An attention to detail is evident in the craftsmanship of Padovano’s pillows made with Fortuny and Clarence House fabrics, among others. 

On the floor was a Turkish ottoman of the store’s design that looked like two pillows stacked on one another but was sturdy to sit on. All furniture can be custom-made, including sofas, in specific proportions, she said. 

Oil paintings, a variety of cast bookends, a hand-painted antique screen and a 19th-century wooden bench with vintage cushions were among the items in the retail space.

“The antiques are mostly Marcello, he’s just buying unusual interesting pieces… it doesn’t matter the time period or the country, he’s just looking for beauty or patina or something that’s really unique,” she said. 

Under one window, a flat file holds of hundreds of fabric samples and in the back room is Padovano’s textile library where she has solid velvets of every kind and every content, ikats, cut velvets, solid silk velvets, prints, chintzes, outdoor fabrics, sheers, performances, printed linens, animal prints, stripes and more.  

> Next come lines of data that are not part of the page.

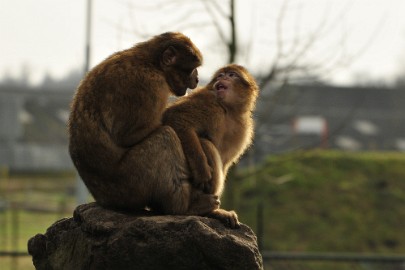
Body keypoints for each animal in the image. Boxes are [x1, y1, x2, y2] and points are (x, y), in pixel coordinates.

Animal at [68, 32, 218, 216]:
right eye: (191, 68)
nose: (196, 79)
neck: (152, 63)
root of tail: (104, 199)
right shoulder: (150, 84)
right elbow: (128, 136)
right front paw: (199, 163)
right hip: (129, 184)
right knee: (165, 136)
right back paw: (183, 207)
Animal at [163, 63, 258, 228]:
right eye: (220, 75)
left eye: (232, 75)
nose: (223, 78)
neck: (228, 110)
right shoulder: (208, 102)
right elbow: (177, 117)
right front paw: (201, 169)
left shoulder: (243, 128)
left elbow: (225, 162)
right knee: (206, 143)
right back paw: (199, 208)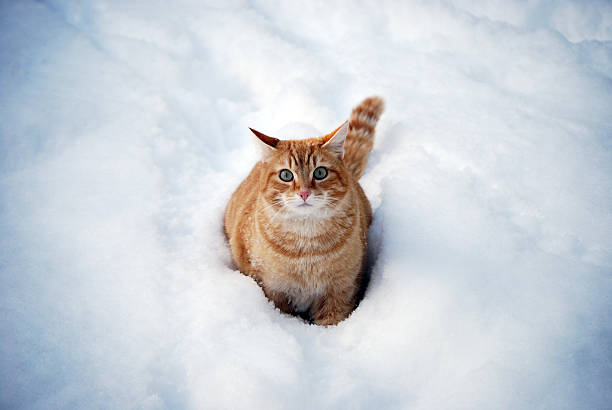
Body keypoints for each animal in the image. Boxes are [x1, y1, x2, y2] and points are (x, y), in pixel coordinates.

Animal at [225, 97, 384, 326]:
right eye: (285, 175)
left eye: (320, 172)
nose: (304, 193)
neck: (307, 247)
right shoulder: (273, 289)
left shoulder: (340, 292)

“A successful meeting is when we pull everything out of the library, put it on the tables and go through all of the options together so that by time client leaves, the whole studio is turned upside down — everything is off the stacks, the fabric rolls are out, it’s a lot of fun, leathers, tiles, outdoor fabrics, rugs. It’s a one-stop shop… lighting fixtures,” she laughed. 

Design and art require many of the same rules to work, and when they do, the result can be transformative, she said. 

“When things are in their proper proportion, emotionally they translate. Just as you’re looking at a sculpture and you say, my God, that is so beautiful. It’s because the proportion is right, the form is right, it’s studied, all the details are beautiful,” she said. “When something is well-designed or when something is good art, it translates the same way — emotionally it changes you.”